In the rows below, convert everything from the line containing "catalogue / barcode: US 2212771" down to the line containing "state / province: St. Paul", both included, into a Markdown table with the columns "Line no." and "Content". Number each line in sequence and leave out any blank lines.

□ □ □ □ □

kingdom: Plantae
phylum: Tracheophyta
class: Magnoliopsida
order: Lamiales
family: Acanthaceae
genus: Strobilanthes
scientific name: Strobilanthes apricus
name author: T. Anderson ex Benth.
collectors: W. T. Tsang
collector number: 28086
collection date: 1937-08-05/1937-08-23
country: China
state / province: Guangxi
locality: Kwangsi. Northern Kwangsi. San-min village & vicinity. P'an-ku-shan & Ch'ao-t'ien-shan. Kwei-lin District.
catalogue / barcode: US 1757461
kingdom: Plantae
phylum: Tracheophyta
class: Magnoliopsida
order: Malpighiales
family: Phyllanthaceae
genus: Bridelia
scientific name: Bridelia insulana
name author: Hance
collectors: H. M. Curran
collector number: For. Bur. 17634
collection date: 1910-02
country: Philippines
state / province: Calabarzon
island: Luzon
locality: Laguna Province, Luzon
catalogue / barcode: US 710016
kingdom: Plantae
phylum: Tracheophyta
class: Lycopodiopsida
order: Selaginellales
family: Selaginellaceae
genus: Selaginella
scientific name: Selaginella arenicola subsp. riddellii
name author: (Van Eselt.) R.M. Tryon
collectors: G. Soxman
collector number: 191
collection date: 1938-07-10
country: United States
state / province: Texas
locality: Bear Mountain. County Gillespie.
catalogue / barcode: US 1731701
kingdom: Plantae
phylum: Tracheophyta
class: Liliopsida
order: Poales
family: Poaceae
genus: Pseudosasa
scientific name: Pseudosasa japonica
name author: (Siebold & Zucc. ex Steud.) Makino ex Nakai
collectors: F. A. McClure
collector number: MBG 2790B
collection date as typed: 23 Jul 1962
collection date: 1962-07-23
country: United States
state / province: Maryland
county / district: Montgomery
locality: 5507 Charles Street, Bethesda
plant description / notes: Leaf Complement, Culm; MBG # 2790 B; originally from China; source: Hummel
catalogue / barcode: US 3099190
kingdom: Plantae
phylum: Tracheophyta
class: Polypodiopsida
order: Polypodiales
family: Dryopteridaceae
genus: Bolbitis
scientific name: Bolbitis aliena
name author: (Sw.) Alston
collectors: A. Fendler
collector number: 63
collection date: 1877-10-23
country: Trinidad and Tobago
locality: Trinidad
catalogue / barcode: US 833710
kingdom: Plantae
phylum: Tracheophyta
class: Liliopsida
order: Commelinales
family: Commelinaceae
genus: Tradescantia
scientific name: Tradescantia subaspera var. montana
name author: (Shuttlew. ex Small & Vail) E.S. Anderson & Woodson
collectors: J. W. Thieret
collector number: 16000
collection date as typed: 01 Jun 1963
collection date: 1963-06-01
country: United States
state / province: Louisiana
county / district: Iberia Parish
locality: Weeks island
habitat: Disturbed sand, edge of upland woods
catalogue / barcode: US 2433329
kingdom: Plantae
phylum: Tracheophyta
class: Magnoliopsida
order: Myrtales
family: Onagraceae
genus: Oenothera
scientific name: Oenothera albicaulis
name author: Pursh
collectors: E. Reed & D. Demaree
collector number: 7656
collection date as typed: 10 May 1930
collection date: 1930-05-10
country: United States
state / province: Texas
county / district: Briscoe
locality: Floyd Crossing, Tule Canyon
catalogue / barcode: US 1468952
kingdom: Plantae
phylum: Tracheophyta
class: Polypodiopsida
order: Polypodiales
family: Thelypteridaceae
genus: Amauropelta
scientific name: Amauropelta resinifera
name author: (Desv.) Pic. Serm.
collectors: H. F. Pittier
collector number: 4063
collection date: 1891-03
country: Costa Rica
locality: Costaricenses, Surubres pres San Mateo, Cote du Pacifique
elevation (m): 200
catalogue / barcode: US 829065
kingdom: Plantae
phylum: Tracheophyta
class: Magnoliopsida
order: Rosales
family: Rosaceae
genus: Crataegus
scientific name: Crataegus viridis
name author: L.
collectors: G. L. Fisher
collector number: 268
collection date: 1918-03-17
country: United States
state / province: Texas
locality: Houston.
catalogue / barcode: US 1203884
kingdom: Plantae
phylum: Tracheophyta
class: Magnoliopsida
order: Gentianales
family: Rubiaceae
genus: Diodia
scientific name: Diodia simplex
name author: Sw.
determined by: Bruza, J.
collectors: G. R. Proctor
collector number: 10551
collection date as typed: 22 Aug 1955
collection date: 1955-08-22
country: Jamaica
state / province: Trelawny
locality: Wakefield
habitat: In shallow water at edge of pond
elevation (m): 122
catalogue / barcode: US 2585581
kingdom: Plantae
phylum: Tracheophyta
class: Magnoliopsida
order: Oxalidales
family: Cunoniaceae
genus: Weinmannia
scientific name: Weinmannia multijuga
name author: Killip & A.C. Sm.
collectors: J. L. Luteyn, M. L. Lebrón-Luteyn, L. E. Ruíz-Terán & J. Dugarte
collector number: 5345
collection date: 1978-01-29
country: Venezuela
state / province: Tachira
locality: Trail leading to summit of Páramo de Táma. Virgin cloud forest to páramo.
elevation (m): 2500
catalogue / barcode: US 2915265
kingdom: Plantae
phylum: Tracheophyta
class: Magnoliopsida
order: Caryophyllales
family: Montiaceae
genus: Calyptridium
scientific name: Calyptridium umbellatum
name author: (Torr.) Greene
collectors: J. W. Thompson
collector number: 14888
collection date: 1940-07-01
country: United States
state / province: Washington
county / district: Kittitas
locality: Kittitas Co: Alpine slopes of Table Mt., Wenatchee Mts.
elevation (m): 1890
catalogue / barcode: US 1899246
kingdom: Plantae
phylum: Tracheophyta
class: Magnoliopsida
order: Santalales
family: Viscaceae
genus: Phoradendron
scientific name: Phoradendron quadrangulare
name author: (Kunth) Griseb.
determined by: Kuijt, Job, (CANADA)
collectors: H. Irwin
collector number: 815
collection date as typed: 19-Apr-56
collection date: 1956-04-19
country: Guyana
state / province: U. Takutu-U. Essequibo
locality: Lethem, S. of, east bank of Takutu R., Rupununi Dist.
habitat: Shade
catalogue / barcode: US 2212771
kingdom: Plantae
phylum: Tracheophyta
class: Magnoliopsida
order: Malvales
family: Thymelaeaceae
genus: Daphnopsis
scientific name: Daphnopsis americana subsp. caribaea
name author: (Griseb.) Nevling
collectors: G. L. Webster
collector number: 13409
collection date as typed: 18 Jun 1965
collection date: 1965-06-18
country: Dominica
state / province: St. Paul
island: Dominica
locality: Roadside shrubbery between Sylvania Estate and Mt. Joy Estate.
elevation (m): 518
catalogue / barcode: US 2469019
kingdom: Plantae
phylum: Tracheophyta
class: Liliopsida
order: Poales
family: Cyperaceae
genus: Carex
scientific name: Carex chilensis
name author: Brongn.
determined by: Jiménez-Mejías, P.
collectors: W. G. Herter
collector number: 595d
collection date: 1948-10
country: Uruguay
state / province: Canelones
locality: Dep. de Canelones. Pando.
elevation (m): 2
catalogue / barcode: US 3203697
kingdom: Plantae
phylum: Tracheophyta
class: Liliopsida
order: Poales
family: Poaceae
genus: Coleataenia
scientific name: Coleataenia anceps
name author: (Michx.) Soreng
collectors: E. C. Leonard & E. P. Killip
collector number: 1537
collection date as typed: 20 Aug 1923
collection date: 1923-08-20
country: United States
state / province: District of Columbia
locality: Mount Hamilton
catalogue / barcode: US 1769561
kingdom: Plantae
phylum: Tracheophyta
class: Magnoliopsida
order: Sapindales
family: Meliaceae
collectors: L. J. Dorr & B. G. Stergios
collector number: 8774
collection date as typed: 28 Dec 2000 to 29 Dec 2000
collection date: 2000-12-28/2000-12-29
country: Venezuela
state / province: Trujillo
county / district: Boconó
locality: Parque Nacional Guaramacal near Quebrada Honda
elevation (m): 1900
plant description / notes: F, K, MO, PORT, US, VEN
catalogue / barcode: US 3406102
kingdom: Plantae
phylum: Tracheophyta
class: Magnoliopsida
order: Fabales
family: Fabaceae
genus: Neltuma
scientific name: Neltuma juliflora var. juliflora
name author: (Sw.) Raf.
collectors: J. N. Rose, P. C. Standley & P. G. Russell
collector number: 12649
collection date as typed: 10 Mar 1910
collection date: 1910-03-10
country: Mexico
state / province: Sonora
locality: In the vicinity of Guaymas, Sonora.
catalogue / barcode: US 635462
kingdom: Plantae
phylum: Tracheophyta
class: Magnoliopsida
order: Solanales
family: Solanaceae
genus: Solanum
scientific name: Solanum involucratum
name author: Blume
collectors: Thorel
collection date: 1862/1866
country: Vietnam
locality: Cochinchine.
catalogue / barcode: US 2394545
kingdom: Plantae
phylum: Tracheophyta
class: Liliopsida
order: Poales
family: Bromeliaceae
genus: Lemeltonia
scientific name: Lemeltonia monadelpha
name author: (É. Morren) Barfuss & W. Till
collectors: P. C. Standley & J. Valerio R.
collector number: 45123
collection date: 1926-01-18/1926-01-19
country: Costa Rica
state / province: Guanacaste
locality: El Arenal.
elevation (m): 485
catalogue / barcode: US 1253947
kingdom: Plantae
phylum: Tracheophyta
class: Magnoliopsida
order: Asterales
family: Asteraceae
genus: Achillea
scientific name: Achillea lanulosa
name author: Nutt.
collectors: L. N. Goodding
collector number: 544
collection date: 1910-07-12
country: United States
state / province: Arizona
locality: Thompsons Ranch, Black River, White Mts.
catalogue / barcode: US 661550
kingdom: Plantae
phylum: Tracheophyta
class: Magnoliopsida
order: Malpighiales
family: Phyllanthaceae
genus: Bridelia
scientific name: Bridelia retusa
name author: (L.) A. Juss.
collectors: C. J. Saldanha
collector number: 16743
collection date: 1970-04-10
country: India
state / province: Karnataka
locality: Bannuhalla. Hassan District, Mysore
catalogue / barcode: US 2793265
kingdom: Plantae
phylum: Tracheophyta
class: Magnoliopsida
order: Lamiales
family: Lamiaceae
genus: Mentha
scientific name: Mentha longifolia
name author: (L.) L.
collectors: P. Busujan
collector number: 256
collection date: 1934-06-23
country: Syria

□ □ □ □ □

● **Complete answer**:
| Line no. | Content |
|---|---|
| 1 | catalogue / barcode: US 2212771 |
| 2 | kingdom: Plantae |
| 3 | phylum: Tracheophyta |
| 4 | class: Magnoliopsida |
| 5 | order: Malvales |
| 6 | family: Thymelaeaceae |
| 7 | genus: Daphnopsis |
| 8 | scientific name: Daphnopsis americana subsp. caribaea |
| 9 | name author: (Griseb.) Nevling |
| 10 | collectors: G. L. Webster |
| 11 | collector number: 13409 |
| 12 | collection date as typed: 18 Jun 1965 |
| 13 | collection date: 1965-06-18 |
| 14 | country: Dominica |
| 15 | state / province: St. Paul |